# [GIVEN INFORMATION]
Start of Block
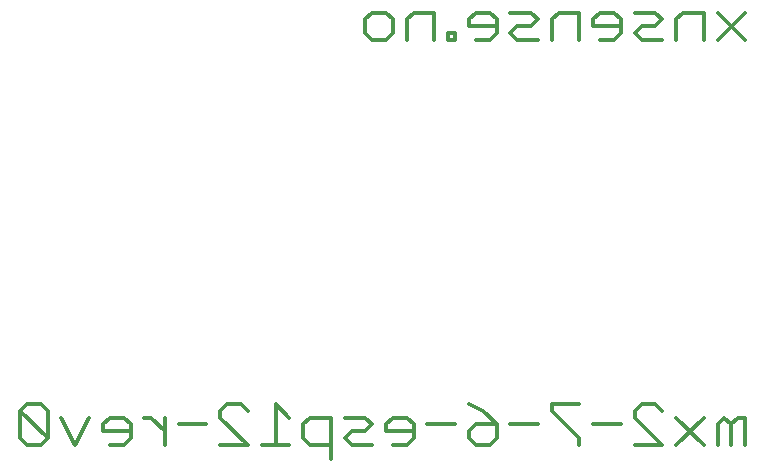
<source format=gbo>
G75*
%MOIN*%
%OFA0B0*%
%FSLAX25Y25*%
%IPPOS*%
%LPD*%
%AMOC8*
5,1,8,0,0,1.08239X$1,22.5*
%
%ADD10C,0.01200*%
D10*
X0012306Y0074533D02*
X0016910Y0074533D01*
X0019212Y0076835D01*
X0010004Y0086043D01*
X0010004Y0076835D01*
X0012306Y0074533D01*
X0019212Y0076835D02*
X0019212Y0086043D01*
X0016910Y0088345D01*
X0012306Y0088345D01*
X0010004Y0086043D01*
X0023816Y0083741D02*
X0028420Y0074533D01*
X0033024Y0083741D01*
X0037628Y0081439D02*
X0037628Y0079137D01*
X0046836Y0079137D01*
X0046836Y0076835D02*
X0046836Y0081439D01*
X0044534Y0083741D01*
X0039930Y0083741D01*
X0037628Y0081439D01*
X0039930Y0074533D02*
X0044534Y0074533D01*
X0046836Y0076835D01*
X0051439Y0083741D02*
X0053741Y0083741D01*
X0058345Y0079137D01*
X0058345Y0074533D02*
X0058345Y0083741D01*
X0062949Y0081439D02*
X0072157Y0081439D01*
X0076761Y0083741D02*
X0076761Y0086043D01*
X0079063Y0088345D01*
X0083667Y0088345D01*
X0085969Y0086043D01*
X0076761Y0083741D02*
X0085969Y0074533D01*
X0076761Y0074533D01*
X0090573Y0074533D02*
X0099781Y0074533D01*
X0095177Y0074533D02*
X0095177Y0088345D01*
X0099781Y0083741D01*
X0104385Y0081439D02*
X0104385Y0076835D01*
X0106687Y0074533D01*
X0113593Y0074533D01*
X0113593Y0069929D02*
X0113593Y0083741D01*
X0106687Y0083741D01*
X0104385Y0081439D01*
X0118196Y0083741D02*
X0125102Y0083741D01*
X0127404Y0081439D01*
X0125102Y0079137D01*
X0120498Y0079137D01*
X0118196Y0076835D01*
X0120498Y0074533D01*
X0127404Y0074533D01*
X0132008Y0079137D02*
X0141216Y0079137D01*
X0141216Y0076835D02*
X0141216Y0081439D01*
X0138914Y0083741D01*
X0134310Y0083741D01*
X0132008Y0081439D01*
X0132008Y0079137D01*
X0134310Y0074533D02*
X0138914Y0074533D01*
X0141216Y0076835D01*
X0145820Y0081439D02*
X0155028Y0081439D01*
X0159632Y0079137D02*
X0159632Y0076835D01*
X0161934Y0074533D01*
X0166538Y0074533D01*
X0168840Y0076835D01*
X0168840Y0081439D01*
X0161934Y0081439D01*
X0159632Y0079137D01*
X0164236Y0086043D02*
X0159632Y0088345D01*
X0164236Y0086043D02*
X0168840Y0081439D01*
X0173444Y0081439D02*
X0182652Y0081439D01*
X0187255Y0086043D02*
X0196463Y0076835D01*
X0196463Y0074533D01*
X0201067Y0081439D02*
X0210275Y0081439D01*
X0214879Y0083741D02*
X0214879Y0086043D01*
X0217181Y0088345D01*
X0221785Y0088345D01*
X0224087Y0086043D01*
X0228691Y0083741D02*
X0237899Y0074533D01*
X0242503Y0074533D02*
X0242503Y0081439D01*
X0244805Y0083741D01*
X0247107Y0081439D01*
X0247107Y0074533D01*
X0251711Y0074533D02*
X0251711Y0083741D01*
X0249409Y0083741D01*
X0247107Y0081439D01*
X0237899Y0083741D02*
X0228691Y0074533D01*
X0224087Y0074533D02*
X0214879Y0083741D01*
X0214879Y0074533D02*
X0224087Y0074533D01*
X0196463Y0088345D02*
X0187255Y0088345D01*
X0187255Y0086043D01*
X0187255Y0209533D02*
X0187255Y0216439D01*
X0189557Y0218741D01*
X0196463Y0218741D01*
X0196463Y0209533D01*
X0201067Y0214137D02*
X0210275Y0214137D01*
X0210275Y0216439D02*
X0207973Y0218741D01*
X0203369Y0218741D01*
X0201067Y0216439D01*
X0201067Y0214137D01*
X0203369Y0209533D02*
X0207973Y0209533D01*
X0210275Y0211835D01*
X0210275Y0216439D01*
X0214879Y0218741D02*
X0221785Y0218741D01*
X0224087Y0216439D01*
X0221785Y0214137D01*
X0217181Y0214137D01*
X0214879Y0211835D01*
X0217181Y0209533D01*
X0224087Y0209533D01*
X0228691Y0209533D02*
X0228691Y0216439D01*
X0230993Y0218741D01*
X0237899Y0218741D01*
X0237899Y0209533D01*
X0242503Y0209533D02*
X0251711Y0218741D01*
X0251711Y0209533D02*
X0242503Y0218741D01*
X0182652Y0216439D02*
X0180350Y0218741D01*
X0173444Y0218741D01*
X0175746Y0214137D02*
X0180350Y0214137D01*
X0182652Y0216439D01*
X0182652Y0209533D02*
X0175746Y0209533D01*
X0173444Y0211835D01*
X0175746Y0214137D01*
X0168840Y0214137D02*
X0159632Y0214137D01*
X0159632Y0216439D01*
X0161934Y0218741D01*
X0166538Y0218741D01*
X0168840Y0216439D01*
X0168840Y0211835D01*
X0166538Y0209533D01*
X0161934Y0209533D01*
X0155028Y0209533D02*
X0152726Y0209533D01*
X0152726Y0211835D01*
X0155028Y0211835D01*
X0155028Y0209533D01*
X0148122Y0209533D02*
X0148122Y0218741D01*
X0141216Y0218741D01*
X0138914Y0216439D01*
X0138914Y0209533D01*
X0134310Y0211835D02*
X0132008Y0209533D01*
X0127404Y0209533D01*
X0125102Y0211835D01*
X0125102Y0216439D01*
X0127404Y0218741D01*
X0132008Y0218741D01*
X0134310Y0216439D01*
X0134310Y0211835D01*
M02*

</source>
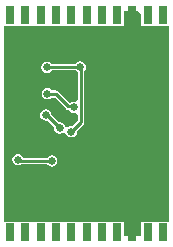
<source format=gbl>
G04*
G04 #@! TF.GenerationSoftware,Altium Limited,Altium Designer,20.0.2 (26)*
G04*
G04 Layer_Physical_Order=2*
G04 Layer_Color=16711680*
%FSLAX25Y25*%
%MOIN*%
G70*
G01*
G75*
%ADD11C,0.01000*%
%ADD26C,0.02520*%
%ADD27R,0.03150X0.05906*%
G36*
X46111Y74284D02*
Y70502D01*
X50460D01*
Y70502D01*
X51204D01*
Y70502D01*
X55354D01*
Y5167D01*
X51204D01*
Y5167D01*
X50459D01*
Y5167D01*
X46109D01*
Y647D01*
X46074Y472D01*
X40305D01*
X40270Y647D01*
Y5167D01*
X35921D01*
Y5167D01*
X35177D01*
Y5167D01*
X30827D01*
Y5167D01*
X30083D01*
Y5167D01*
X25734D01*
Y5167D01*
X24990D01*
Y5167D01*
X20640D01*
Y5167D01*
X19896D01*
Y5167D01*
X15547D01*
Y5167D01*
X14803D01*
Y5167D01*
X10453D01*
Y5167D01*
X9709D01*
Y5167D01*
X5360D01*
Y5167D01*
X4616D01*
Y5167D01*
X433D01*
Y70502D01*
X4616D01*
Y70502D01*
X5361D01*
Y70502D01*
X9711D01*
Y70502D01*
X10456D01*
Y70502D01*
X14806D01*
Y70502D01*
X15550D01*
Y70502D01*
X19899D01*
Y70502D01*
X20643D01*
Y70502D01*
X24993D01*
Y70502D01*
X25737D01*
Y70502D01*
X30086D01*
Y70502D01*
X30830D01*
Y70502D01*
X35180D01*
Y70502D01*
X35924D01*
Y70502D01*
X40273D01*
Y75022D01*
X40316Y75236D01*
X40339Y75265D01*
X45213Y75268D01*
X46111Y74284D01*
D02*
G37*
%LPC*%
G36*
X25827Y58629D02*
X25101Y58484D01*
X24486Y58073D01*
X24339Y57854D01*
X16002D01*
X15987Y57876D01*
X15371Y58287D01*
X14646Y58432D01*
X13920Y58287D01*
X13305Y57876D01*
X12894Y57261D01*
X12749Y56535D01*
X12894Y55810D01*
X13305Y55195D01*
X13920Y54783D01*
X14646Y54639D01*
X15371Y54783D01*
X15987Y55195D01*
X16265Y55611D01*
X24339D01*
X24486Y55391D01*
X24900Y55115D01*
Y45788D01*
X23900Y45117D01*
X23661Y45164D01*
X22936Y45020D01*
X22427Y44680D01*
X22339D01*
X18424Y48596D01*
X18060Y48839D01*
X17630Y48924D01*
X17630Y48924D01*
X16337D01*
X16191Y49143D01*
X15576Y49555D01*
X14850Y49699D01*
X14124Y49555D01*
X13509Y49143D01*
X13098Y48528D01*
X12954Y47803D01*
X13098Y47077D01*
X13509Y46462D01*
X14124Y46051D01*
X14850Y45906D01*
X15576Y46051D01*
X16191Y46462D01*
X16231Y46523D01*
X17260Y46586D01*
X21081Y42766D01*
X21081Y42765D01*
X21445Y42522D01*
X21875Y42437D01*
X21875Y42437D01*
X21980D01*
X22321Y41927D01*
X22936Y41516D01*
X23661Y41371D01*
X23900Y41419D01*
X24900Y40747D01*
Y38730D01*
X23133Y36963D01*
X22874Y37014D01*
X22148Y36870D01*
X21801Y36638D01*
X20940Y36860D01*
X20706Y37018D01*
X20689Y37104D01*
X20278Y37719D01*
X19663Y38130D01*
X18937Y38274D01*
X18678Y38223D01*
X16186Y40715D01*
X16043Y41434D01*
X15632Y42050D01*
X15017Y42461D01*
X14291Y42605D01*
X13566Y42461D01*
X12950Y42050D01*
X12539Y41434D01*
X12395Y40709D01*
X12539Y39983D01*
X12950Y39368D01*
X13566Y38957D01*
X14291Y38812D01*
X14813Y38916D01*
X17092Y36637D01*
X17041Y36378D01*
X17185Y35652D01*
X17596Y35037D01*
X18211Y34626D01*
X18937Y34482D01*
X19663Y34626D01*
X20010Y34858D01*
X20872Y34636D01*
X21105Y34479D01*
X21122Y34392D01*
X21533Y33777D01*
X22148Y33366D01*
X22874Y33222D01*
X23600Y33366D01*
X24215Y33777D01*
X24626Y34392D01*
X24770Y35118D01*
X24719Y35377D01*
X26814Y37472D01*
X26814Y37472D01*
X27057Y37836D01*
X27143Y38265D01*
Y55375D01*
X27168Y55391D01*
X27579Y56007D01*
X27723Y56732D01*
X27579Y57458D01*
X27168Y58073D01*
X26552Y58484D01*
X25827Y58629D01*
D02*
G37*
G36*
X5079Y27723D02*
X4353Y27579D01*
X3738Y27168D01*
X3327Y26552D01*
X3182Y25827D01*
X3327Y25101D01*
X3738Y24486D01*
X4353Y24075D01*
X5079Y23931D01*
X5804Y24075D01*
X6100Y24272D01*
X14812D01*
X14958Y24053D01*
X15574Y23642D01*
X16299Y23497D01*
X17025Y23642D01*
X17640Y24053D01*
X18051Y24668D01*
X18195Y25394D01*
X18051Y26119D01*
X17640Y26735D01*
X17025Y27146D01*
X16299Y27290D01*
X15574Y27146D01*
X14958Y26735D01*
X14812Y26515D01*
X6838D01*
X6831Y26552D01*
X6420Y27168D01*
X5804Y27579D01*
X5079Y27723D01*
D02*
G37*
%LPD*%
D11*
X14291Y40709D02*
X14606D01*
X14850Y47803D02*
X17630D01*
X21875Y43558D01*
X14724Y56457D02*
X15000Y56732D01*
X21875Y43558D02*
X23371D01*
X25827Y56732D02*
X26021Y56538D01*
Y38265D02*
Y56538D01*
X22874Y35118D02*
X26021Y38265D01*
X14606Y40709D02*
X18937Y36378D01*
X5512Y25394D02*
X16299D01*
X5079Y25827D02*
X5512Y25394D01*
X2522Y41892D02*
X7598Y46968D01*
X2522Y20746D02*
Y41892D01*
Y20746D02*
X7835Y15433D01*
X43192Y69570D02*
Y75236D01*
X36575Y62953D02*
X43192Y69570D01*
X13347Y62953D02*
X36575D01*
X7835Y15433D02*
X33307D01*
X43189Y433D02*
Y5551D01*
X33307Y15433D02*
X43189Y5551D01*
X15000Y56732D02*
X25827D01*
X14646Y56535D02*
X14724Y56457D01*
X23371Y43558D02*
X23661Y43268D01*
X6811Y62953D02*
X13347D01*
X7598Y46968D02*
Y57205D01*
X13347Y62953D01*
D26*
X14850Y47803D02*
D03*
X22874Y35118D02*
D03*
X18937Y36378D02*
D03*
X5079Y25827D02*
D03*
X16299Y25394D02*
D03*
X25827Y56732D02*
D03*
X23661Y43268D02*
D03*
X7835Y15433D02*
D03*
X7598Y46968D02*
D03*
X14646Y56535D02*
D03*
X6811Y62953D02*
D03*
X14291Y40709D02*
D03*
D27*
X53379Y74055D02*
D03*
X48285D02*
D03*
X17724D02*
D03*
X22818D02*
D03*
X27911D02*
D03*
X33005D02*
D03*
X38098D02*
D03*
X43192D02*
D03*
X12631D02*
D03*
X2441D02*
D03*
X7536D02*
D03*
X2441Y1614D02*
D03*
X7534D02*
D03*
X38095D02*
D03*
X33002D02*
D03*
X27908D02*
D03*
X22815D02*
D03*
X17721D02*
D03*
X12628D02*
D03*
X43189D02*
D03*
X53379D02*
D03*
X48284D02*
D03*
M02*

</source>
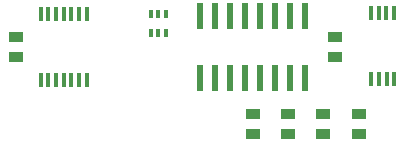
<source format=gts>
%FSLAX34Y34*%
G04 Gerber Fmt 3.4, Leading zero omitted, Abs format*
G04 (created by PCBNEW (2014-02-02 BZR 4653)-product) date 2014-03-31 11:22:45 AM*
%MOIN*%
G01*
G70*
G90*
G04 APERTURE LIST*
%ADD10C,0.005906*%
%ADD11R,0.011800X0.051200*%
%ADD12R,0.023600X0.086600*%
%ADD13R,0.045000X0.032000*%
%ADD14R,0.015700X0.031400*%
G04 APERTURE END LIST*
G54D10*
G54D11*
X34663Y-44367D03*
X34913Y-44367D03*
X35173Y-44367D03*
X35423Y-44367D03*
X35423Y-42167D03*
X35168Y-42167D03*
X34913Y-42167D03*
X34658Y-42167D03*
G54D12*
X28958Y-44330D03*
X29458Y-44330D03*
X29958Y-44330D03*
X30458Y-44330D03*
X30958Y-44330D03*
X31458Y-44330D03*
X31958Y-44330D03*
X32458Y-44330D03*
X32458Y-42284D03*
X31958Y-42284D03*
X31458Y-42284D03*
X30958Y-42284D03*
X30458Y-42284D03*
X29958Y-42284D03*
X29458Y-42284D03*
X28958Y-42284D03*
G54D13*
X33464Y-42972D03*
X33464Y-43642D03*
X31889Y-46201D03*
X31889Y-45531D03*
X34251Y-45531D03*
X34251Y-46201D03*
X33070Y-45531D03*
X33070Y-46201D03*
X30708Y-45531D03*
X30708Y-46201D03*
X22834Y-43642D03*
X22834Y-42972D03*
G54D11*
X23649Y-44407D03*
X23899Y-44407D03*
X24159Y-44407D03*
X24409Y-44407D03*
X24669Y-44407D03*
X24924Y-44407D03*
X25179Y-44407D03*
X25179Y-42207D03*
X24924Y-42207D03*
X24669Y-42207D03*
X24409Y-42207D03*
X24154Y-42207D03*
X23899Y-42207D03*
X23644Y-42207D03*
G54D14*
X27814Y-42205D03*
X27559Y-42205D03*
X27304Y-42205D03*
X27304Y-42833D03*
X27559Y-42833D03*
X27814Y-42833D03*
M02*

</source>
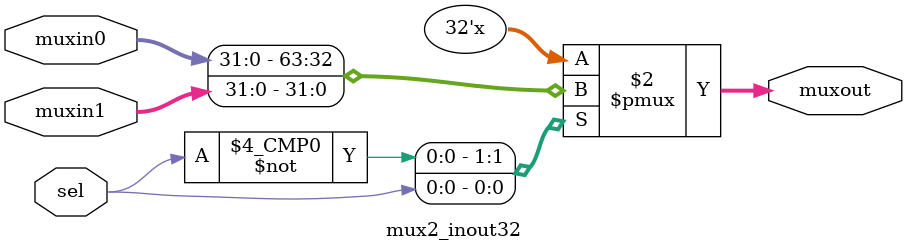
<source format=v>
`timescale 1ns / 1ps
module mux2_inout32(
    input [31:0] muxin0,
	 input [31:0] muxin1,
    output reg [31:0] muxout,
    input sel
    );

always @(*) begin
	
	case(sel)
		1'b0: muxout = muxin0;
		1'b1: muxout = muxin1;
	endcase
	
end

endmodule

</source>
End of Block
# [TASK]
For the listing above, print only the lines starting at the line containing "X5079Y23931D01*" and ending at the line containing "X2522Y20746D02*", exactly, both included.

# [OUTPUT]
X5079Y23931D01*
X5804Y24075D01*
X6100Y24272D01*
X14812D01*
X14958Y24053D01*
X15574Y23642D01*
X16299Y23497D01*
X17025Y23642D01*
X17640Y24053D01*
X18051Y24668D01*
X18195Y25394D01*
X18051Y26119D01*
X17640Y26735D01*
X17025Y27146D01*
X16299Y27290D01*
X15574Y27146D01*
X14958Y26735D01*
X14812Y26515D01*
X6838D01*
X6831Y26552D01*
X6420Y27168D01*
X5804Y27579D01*
X5079Y27723D01*
D02*
G37*
%LPD*%
D11*
X14291Y40709D02*
X14606D01*
X14850Y47803D02*
X17630D01*
X21875Y43558D01*
X14724Y56457D02*
X15000Y56732D01*
X21875Y43558D02*
X23371D01*
X25827Y56732D02*
X26021Y56538D01*
Y38265D02*
Y56538D01*
X22874Y35118D02*
X26021Y38265D01*
X14606Y40709D02*
X18937Y36378D01*
X5512Y25394D02*
X16299D01*
X5079Y25827D02*
X5512Y25394D01*
X2522Y41892D02*
X7598Y46968D01*
X2522Y20746D02*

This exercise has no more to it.